Thx and to be real, I see this type of work very differently because of where it’s coming from. If approximately the same paper came from almost anywhere else, I would have comments about 1) expanding the related works section, 2) making the actual mechanics of the method clear in the abstract, and 3) talking about how SAEs are not a unique way of learning about your datasets an how it affects your model and that a limitation of the paper is that it did not pit the method against an unsexy equal effort control involving manual or automated dataset exploration to find issues. But that would be it.

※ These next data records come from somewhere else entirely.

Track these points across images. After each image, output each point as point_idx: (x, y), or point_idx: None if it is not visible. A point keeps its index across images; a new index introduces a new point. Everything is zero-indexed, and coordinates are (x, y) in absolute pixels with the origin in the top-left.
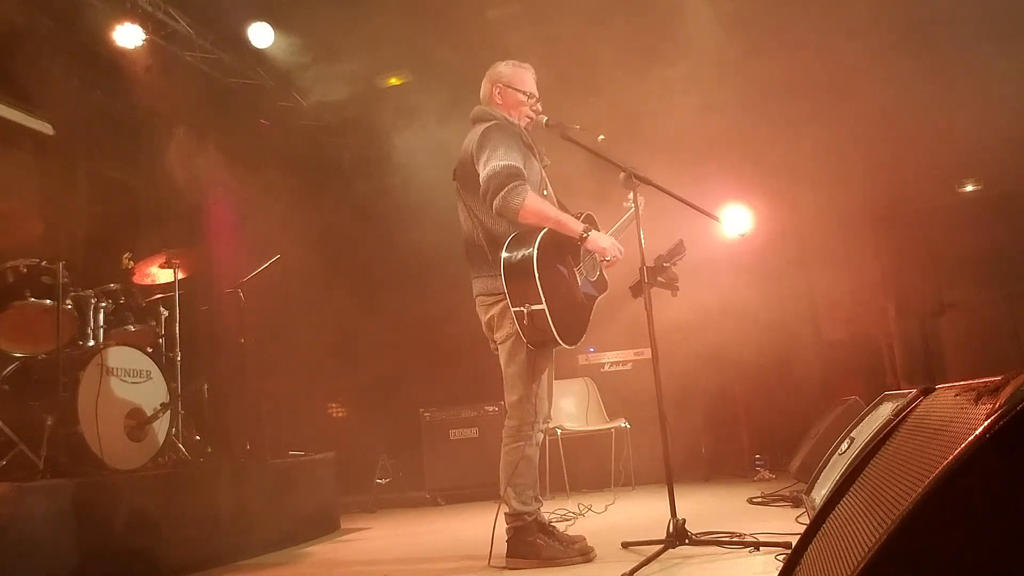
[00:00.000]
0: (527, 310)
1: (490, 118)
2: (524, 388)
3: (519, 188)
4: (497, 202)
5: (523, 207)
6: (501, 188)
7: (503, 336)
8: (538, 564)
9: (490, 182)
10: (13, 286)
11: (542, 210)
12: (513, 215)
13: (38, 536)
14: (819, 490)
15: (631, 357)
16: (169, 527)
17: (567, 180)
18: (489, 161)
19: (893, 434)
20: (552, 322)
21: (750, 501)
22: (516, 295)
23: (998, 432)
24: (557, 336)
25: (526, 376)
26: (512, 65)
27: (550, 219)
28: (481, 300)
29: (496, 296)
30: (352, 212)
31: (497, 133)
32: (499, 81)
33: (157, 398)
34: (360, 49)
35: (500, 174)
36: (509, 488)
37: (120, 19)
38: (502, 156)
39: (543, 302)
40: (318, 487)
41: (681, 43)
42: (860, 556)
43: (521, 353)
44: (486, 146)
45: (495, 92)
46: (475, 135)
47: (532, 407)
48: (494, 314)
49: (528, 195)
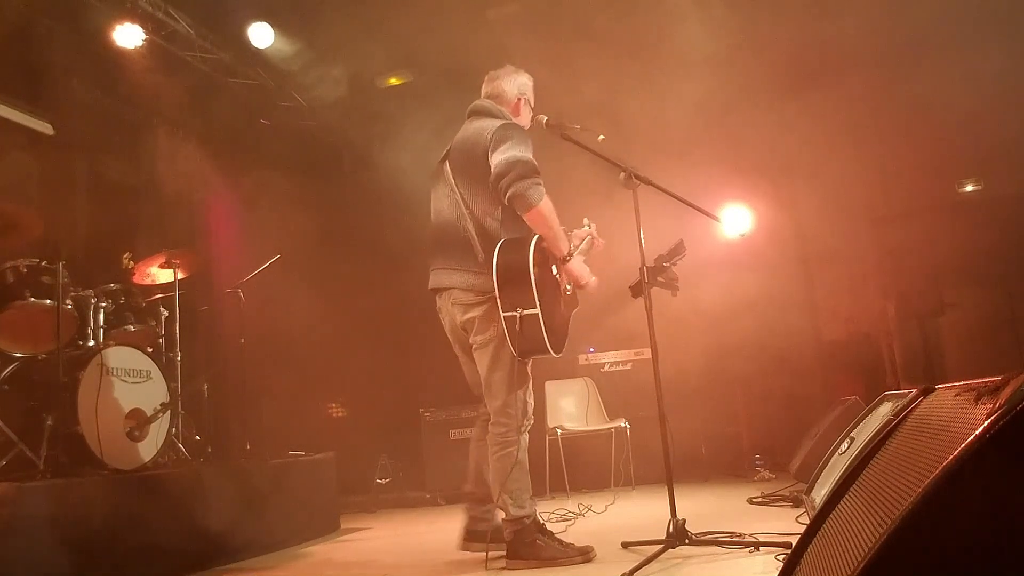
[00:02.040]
0: (520, 315)
1: (505, 117)
2: (509, 394)
3: (540, 187)
4: (515, 188)
5: (538, 206)
6: (523, 178)
7: (485, 340)
8: (538, 564)
9: (513, 166)
10: (13, 286)
11: (551, 217)
12: (525, 208)
13: (38, 536)
14: (819, 490)
15: (631, 357)
16: (169, 527)
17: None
18: (512, 149)
19: (893, 434)
20: (544, 327)
21: (750, 501)
22: (509, 299)
23: (998, 432)
24: (547, 342)
25: (512, 382)
26: (530, 79)
27: (552, 229)
28: (460, 296)
29: (481, 296)
30: (352, 212)
31: (522, 132)
32: (525, 94)
33: (157, 398)
34: (360, 49)
35: (527, 164)
36: (505, 495)
37: (120, 19)
38: (524, 151)
39: (537, 307)
40: (318, 487)
41: (681, 43)
42: (860, 556)
43: (505, 358)
44: (511, 138)
45: (521, 102)
46: (491, 125)
47: (518, 411)
48: (476, 316)
49: (546, 197)
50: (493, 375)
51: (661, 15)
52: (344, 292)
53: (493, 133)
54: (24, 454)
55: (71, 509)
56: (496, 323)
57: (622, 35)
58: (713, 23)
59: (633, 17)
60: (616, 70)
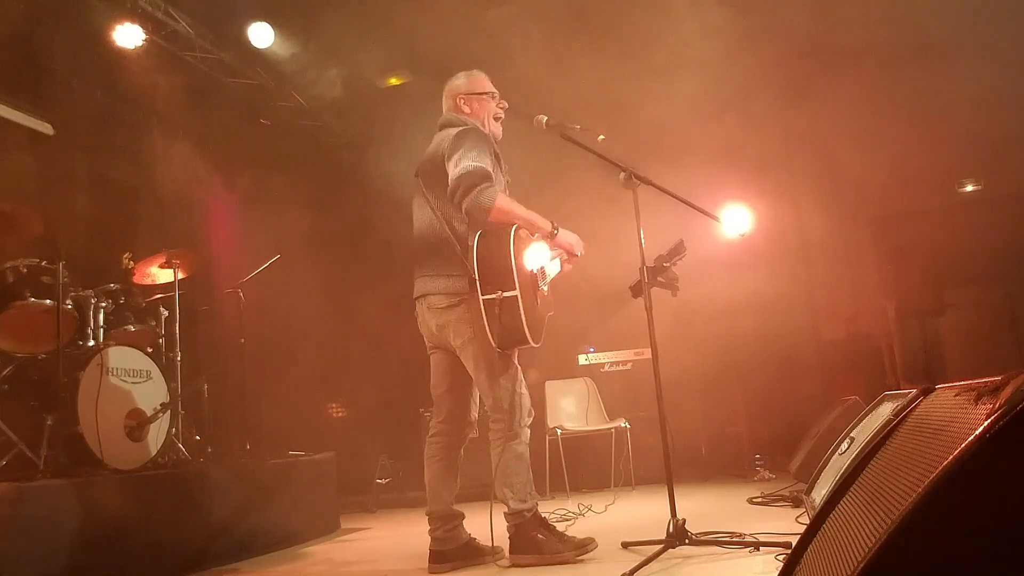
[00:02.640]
0: (499, 297)
1: (462, 123)
2: (502, 389)
3: (489, 189)
4: (467, 202)
5: (494, 206)
6: (472, 188)
7: (463, 342)
8: (539, 560)
9: (460, 181)
10: (13, 286)
11: (512, 208)
12: (484, 214)
13: (38, 536)
14: (819, 490)
15: (631, 357)
16: (169, 527)
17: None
18: (461, 161)
19: (893, 434)
20: (523, 311)
21: (750, 501)
22: (489, 281)
23: (998, 432)
24: (526, 327)
25: (503, 377)
26: (465, 75)
27: (520, 217)
28: (434, 301)
29: (454, 299)
30: (352, 212)
31: (473, 135)
32: (459, 92)
33: (157, 398)
34: (360, 49)
35: (472, 174)
36: (506, 488)
37: (120, 19)
38: (474, 158)
39: (516, 288)
40: (318, 487)
41: (682, 43)
42: (860, 556)
43: (490, 354)
44: (460, 147)
45: (460, 103)
46: (447, 136)
47: (515, 405)
48: (450, 319)
49: (499, 195)
50: (479, 374)
51: (661, 15)
52: (344, 292)
53: (448, 143)
54: (24, 454)
55: (71, 509)
56: (471, 323)
57: (622, 35)
58: (713, 23)
59: (633, 17)
60: (616, 70)
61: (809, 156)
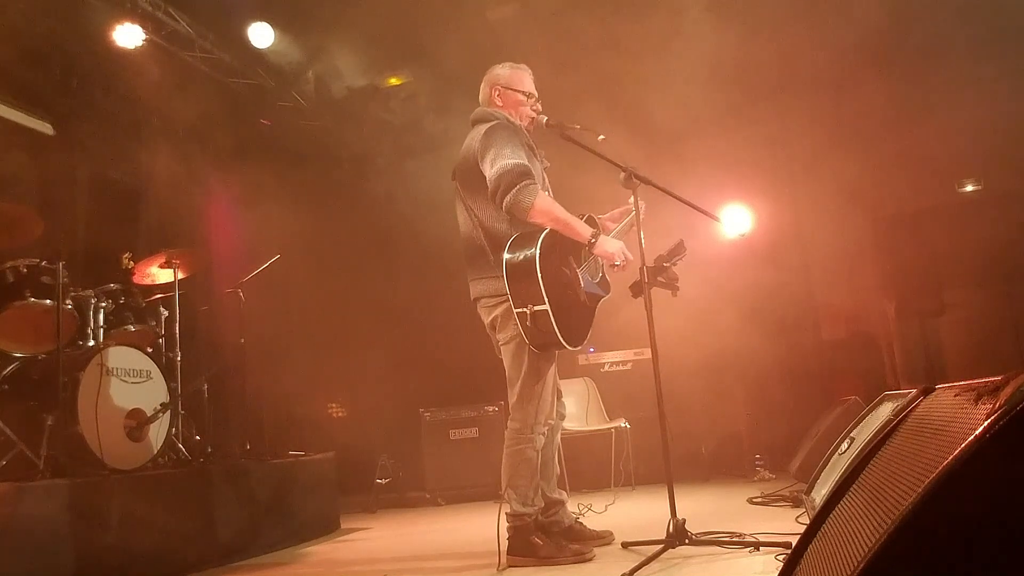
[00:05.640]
0: (530, 311)
1: (492, 118)
2: (526, 390)
3: (531, 187)
4: (508, 200)
5: (534, 206)
6: (512, 186)
7: (506, 338)
8: (535, 563)
9: (500, 180)
10: (13, 286)
11: (552, 210)
12: (523, 214)
13: (38, 536)
14: (819, 490)
15: (631, 357)
16: (169, 527)
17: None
18: (497, 159)
19: (893, 434)
20: (555, 323)
21: (750, 501)
22: (519, 296)
23: (998, 432)
24: (560, 337)
25: (529, 379)
26: (510, 67)
27: (560, 221)
28: (484, 303)
29: (499, 297)
30: (352, 212)
31: (502, 132)
32: (497, 83)
33: (157, 398)
34: (360, 49)
35: (511, 172)
36: (510, 489)
37: (120, 19)
38: (509, 155)
39: (546, 303)
40: (318, 487)
41: (682, 43)
42: (860, 556)
43: (524, 356)
44: (492, 145)
45: (494, 94)
46: (477, 134)
47: (534, 409)
48: (497, 315)
49: (539, 194)
50: (513, 372)
51: (662, 15)
52: (344, 292)
53: (479, 143)
54: (24, 454)
55: (71, 509)
56: (515, 322)
57: (622, 35)
58: (714, 23)
59: (633, 17)
60: (616, 70)
61: (809, 156)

But the paper is from GoodFire, and on one hand, I hold it to a different standard because of the people and money it has. On the other hand, I’m against what GoodFire has become as a VC backed for profit company with a product to sell using GIFs and McGrathian marketing to convince non-scientists that GF is doing things that are much more impressive than they are. This often includes safetywashing. Back in 2023 I read Eric Ho’s white paper for GF, got the ick, and told him that I thought that the absolute last thing that the epistemic of the interpretability community needed was a big company that sucks up a bunch of researchers to spin, market, and sell their work for profit. And not to sound a certain way, but Eric then proceeded to do exactly what I had worried about.
I like your work. I just don’t like where you work. It’s worth taking a second to acknowledge how much it sucks that GoodFire can raise over 1 billion while academic labs like Lakkaraju’s, Bau’s, Geva’s, Tegmark’s etc. do less conflicted and typically better work, with far less recognition and far less money, far more efficiently. The difference isn’t research quality. It’s the rich and shameless big tech and venture capital stuff. Unfortunately, I think it’s clear that GoodFire’s leadership is adapting to trade epistemic responsibility for exploiting that nonsense and miseducating its audience.
(And don’t get me wrong, I have related thoughts on GDM, OAI, and Anth.)
IDK, how do you feel about being one of the authors on a paper in which figure 4 seemed to be an advertisement for a venture capital backed tech product?